== TRECHO DO TEXTO ==

***

José é duro na queda. Feito de ferro. Acuado, resta-lhe a solidão e o
abandono.
Outras
considerações:
De acordo com a psicanalista,
jornalista, escritora e crítica literária Maria Rita Kehl (2010, p. 130), um
corpo torturado é um corpo roubado ao seu próprio controle; corpo dissociado de
um sujeito, transformado em objeto nas mãos poderosas do outro – seja o Estado
ou o criminoso comum. Ela explica que, sob tortura, a fala que representa o
sujeito deixa de lhe pertencer, uma vez que o torturador pode arrancar de sua
vítima a palavra que ele quer ouvir, e não a que o sujeito teria a
dizer. Por isso o protagonista afirma: “Eu era o que eles me designassem. Eu
era as palavras arrancadas à força, era a covardia que eles souberam despertar
em mim, e antes me fora desconhecida”.
É importante levar em conta que muitos
textos literários procuram retratar a realidade. E, mesmo quando não o fazem de
forma explícita, traços dessa realidade ainda podem ser percebidos, conforme
explica o professor alemão Wolfgang Iser (1996, p. 14): “[...] há no texto
ficcional muita realidade que não só deve ser identificável como realidade
social, mas que também pode ser de ordem sentimental e emocional”. E é nesse
sentido, ao fazer apelo às emoções e à empatia, que a literatura percorre
regiões da experiência que os discursos filosófico, sociológico e psicológico
muitas vezes negligenciam. Como defende o professor e pesquisador francês
Antoine Compagnon (2009, p. 71), “a literatura não é a única, mas é mais atenta
que a imagem e mais eficaz que o documento”.

***

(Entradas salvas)
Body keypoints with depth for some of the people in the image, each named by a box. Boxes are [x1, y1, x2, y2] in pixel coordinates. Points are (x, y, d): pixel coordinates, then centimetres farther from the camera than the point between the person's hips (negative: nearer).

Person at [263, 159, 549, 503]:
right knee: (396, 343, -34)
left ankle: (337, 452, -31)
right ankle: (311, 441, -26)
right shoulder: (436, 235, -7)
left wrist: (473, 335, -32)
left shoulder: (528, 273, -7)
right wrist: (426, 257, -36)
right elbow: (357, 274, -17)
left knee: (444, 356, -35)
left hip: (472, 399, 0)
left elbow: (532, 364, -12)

***

== INSTRUÇÕES ==
#1 Responda às perguntas com base no trecho do texto.
(a) Segundo Maria Rita Kehl, nas mãos de quem o corpo torturado se transforma em objeto?
(b) Na citação de Wolfgang Iser, de que ordem também pode ser a realidade presente no texto ficcional?
(c) De acordo com Antoine Compagnon, a literatura é mais eficaz do que o quê?
#2 Dê continuidade ao trecho sobre a tortura na literatura a partir da última frase apresentada.

== RESPOSTAS POR TAREFA ==
#1
(a) Nas mãos poderosas do outro, seja o Estado ou o criminoso comum.
(b) De ordem sentimental e emocional.
(c) Do que o documento.

#2
Observação:
A análise desse conto foi feita em parceira com Rafaela Angeli, Moacir Júnior e
André Orandi, em abril/2016. Entretanto, fiz algumas alterações no trabalho original, privilegiando a palavra.
REFERÊNCIAS
DUARTE,
Lélia Parreira. Ironia e humor na
Literatura. Belo
Horizonte: Editora PUC Minas; São Paulo: Alameda, 2006.
COMPAGNON,
Antoine. Literatura para quê? Tradução de Laura Taddei Brandini. Belo
Horizonte: UFMG, 2009
ISER,
Wolfgang. Atos de fingir. In O fictício e o imaginário: perspectivas de uma antropologia
literária. Tradução de Johannes Kretschmer. Rio de Janeiro: UERJ, 1996.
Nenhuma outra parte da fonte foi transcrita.